Saturday, October 27, 2012

Solar Project's Permit Overturned

Rescinding permits for approved development projects is something the county Board of Supervisors seldom faces at its meetings, which is why Tuesday’s decision to rescind the permits behind a 50-megawatt solar project in Calipatria is arguably a rarity.

The request to reverse the approval of Calipatria Solar Farm II came from the applicant, said Armando Villa, director of the Imperial County Planning Department, “as a result of settlement negotiations.”

The project — approved by the board in November — had been involved in a lawsuit since December, said Salvador Salazar, a representative for the applicant 8minutenergy Renewables.

And one of the settlement’s components was to rescind the project, said Salazar, who pointed out that Donna Tisdale and Carolyn Allen — activists who oppose solar development on farmland — were involved in the lawsuit.

A member of the Protect Our Communities Foundation, the environmental organization to which Tisdale and Allen belong, stated that Tisdale did not wish to comment on this story. Allen, meanwhile, couldn’t be reached for comment.

The project in question would have been built on some 560-acres of private “low-quality farm ground,” said Salazar, and there was a public benefit agreement associated with this project.

But solar projects being placed on farm land is a long-standing concern for some residents and agencies in the agricultural industry, as they are thought to displace agricultural jobs.

While solar projects are known to create hundreds of construction jobs, these numbers drop to the dozens once construction is done.

This is in part why voluntary public benefit agreements were put in place, said Andy Horne, deputy county executive officer for natural resources. These funds, he said, will be used to offset negative impacts and to create jobs.

In this case, a public benefit agreement worth about $1 million was lost, said Horne, who noted the jobs and tax revenue associated with the project are also at risk.

“I would hope (this) is just a temporary setback,” he said, as “my understanding is that they (the developer) are now going to go back and do an environmental impact report.”

This report could take up to a year to complete, said Horne, who then explained the project was first approved with a study called mitigated negative declaration, which identifies potential impacts to the area and establishes a mitigation plan.

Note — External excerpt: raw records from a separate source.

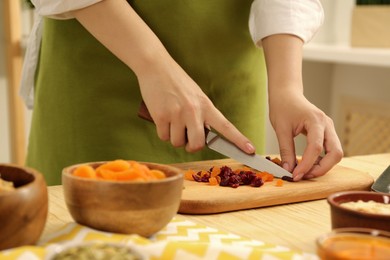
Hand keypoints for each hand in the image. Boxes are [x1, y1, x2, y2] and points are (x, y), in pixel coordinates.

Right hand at [72, 0, 254, 154]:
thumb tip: (202, 135)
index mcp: (206, 105)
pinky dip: (162, 131)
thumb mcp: (196, 95)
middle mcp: (194, 111)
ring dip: (174, 136)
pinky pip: (163, 136)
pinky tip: (162, 117)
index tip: (250, 151)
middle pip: (197, 144)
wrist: (156, 66)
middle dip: (191, 146)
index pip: (225, 126)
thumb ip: (202, 114)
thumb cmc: (177, 82)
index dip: (238, 140)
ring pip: (177, 142)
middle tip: (187, 138)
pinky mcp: (161, 116)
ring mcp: (177, 114)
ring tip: (171, 119)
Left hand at [269, 89, 342, 180]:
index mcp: (316, 121)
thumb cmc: (282, 107)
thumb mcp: (281, 129)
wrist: (287, 94)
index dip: (306, 164)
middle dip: (321, 168)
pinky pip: (330, 150)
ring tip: (304, 172)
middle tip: (303, 176)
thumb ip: (285, 150)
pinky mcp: (326, 132)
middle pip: (335, 153)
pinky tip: (308, 164)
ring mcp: (329, 128)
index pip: (316, 148)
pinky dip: (321, 160)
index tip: (295, 175)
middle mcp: (327, 125)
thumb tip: (288, 170)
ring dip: (323, 166)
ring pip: (335, 153)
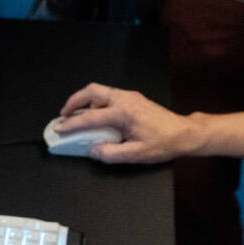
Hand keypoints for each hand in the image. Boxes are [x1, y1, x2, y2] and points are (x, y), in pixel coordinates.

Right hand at [56, 83, 207, 164]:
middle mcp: (125, 99)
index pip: (91, 117)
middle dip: (74, 101)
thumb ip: (110, 153)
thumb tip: (92, 150)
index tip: (60, 129)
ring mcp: (130, 96)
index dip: (72, 124)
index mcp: (124, 112)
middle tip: (64, 115)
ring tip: (76, 116)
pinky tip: (96, 116)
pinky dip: (97, 103)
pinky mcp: (133, 98)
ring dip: (85, 101)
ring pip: (100, 91)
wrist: (184, 133)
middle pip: (92, 91)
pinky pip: (109, 96)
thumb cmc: (163, 143)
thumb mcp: (136, 154)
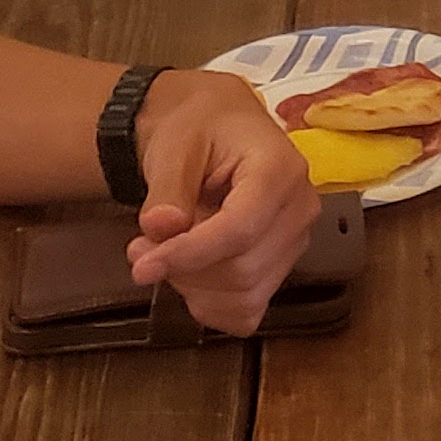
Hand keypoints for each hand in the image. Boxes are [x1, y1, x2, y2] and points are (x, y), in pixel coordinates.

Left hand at [122, 69, 318, 335]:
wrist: (220, 128)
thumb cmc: (201, 129)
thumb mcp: (175, 145)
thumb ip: (168, 187)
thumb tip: (162, 228)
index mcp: (280, 169)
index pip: (240, 229)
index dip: (190, 254)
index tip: (142, 266)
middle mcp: (300, 209)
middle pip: (243, 269)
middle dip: (183, 270)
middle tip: (140, 249)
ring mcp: (296, 243)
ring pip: (245, 296)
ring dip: (192, 288)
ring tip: (162, 254)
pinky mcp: (282, 268)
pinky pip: (248, 312)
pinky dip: (211, 306)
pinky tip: (190, 276)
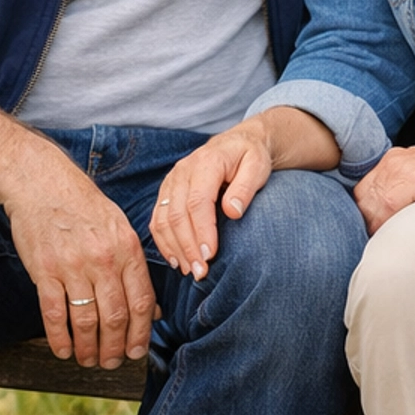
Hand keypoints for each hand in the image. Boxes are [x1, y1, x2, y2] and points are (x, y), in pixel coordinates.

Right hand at [1, 145, 154, 370]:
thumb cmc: (85, 209)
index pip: (140, 302)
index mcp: (126, 250)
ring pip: (86, 320)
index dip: (140, 334)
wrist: (43, 184)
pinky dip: (59, 337)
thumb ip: (135, 269)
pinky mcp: (45, 270)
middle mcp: (103, 260)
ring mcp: (72, 266)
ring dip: (88, 348)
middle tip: (111, 363)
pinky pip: (54, 313)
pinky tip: (63, 350)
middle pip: (114, 317)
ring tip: (88, 360)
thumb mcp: (120, 230)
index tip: (136, 352)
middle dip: (114, 348)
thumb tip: (152, 310)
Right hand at [150, 107, 340, 278]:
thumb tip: (233, 212)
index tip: (210, 255)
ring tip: (190, 271)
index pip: (198, 201)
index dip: (202, 231)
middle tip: (201, 272)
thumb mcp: (257, 166)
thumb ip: (246, 187)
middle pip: (177, 214)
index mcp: (206, 162)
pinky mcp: (167, 191)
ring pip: (163, 219)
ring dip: (175, 248)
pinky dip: (164, 241)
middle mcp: (183, 171)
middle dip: (188, 246)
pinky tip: (176, 259)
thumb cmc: (251, 156)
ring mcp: (172, 181)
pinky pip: (157, 219)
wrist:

To approve a project with a mitigated negative declaration is lawful, Horne said, but this study is less intensive and weaker than an environmental impact report. Meaning it is also less defendable if a lawsuit is presented under the California Environmental Quality Act, he said.

But if rescinding permits is arguably rare, Horne suggests that lawsuits against development projects are becoming everything but that.

“We are seeing almost every one of them being challenged in court by various people who are concerned with the impacts that these projects are going to have,” he said, adding that even the geothermal projects are being challenged.

A report submitted to the board also on Tuesday shows that at least eight approved solar projects are involved in lawsuits while one recommended for approval by the Planning Commission has been appealed.

And Horne, who points out that labor unions and environmental groups are many times behind the lawsuits, said he doesn’t expect this pattern to change.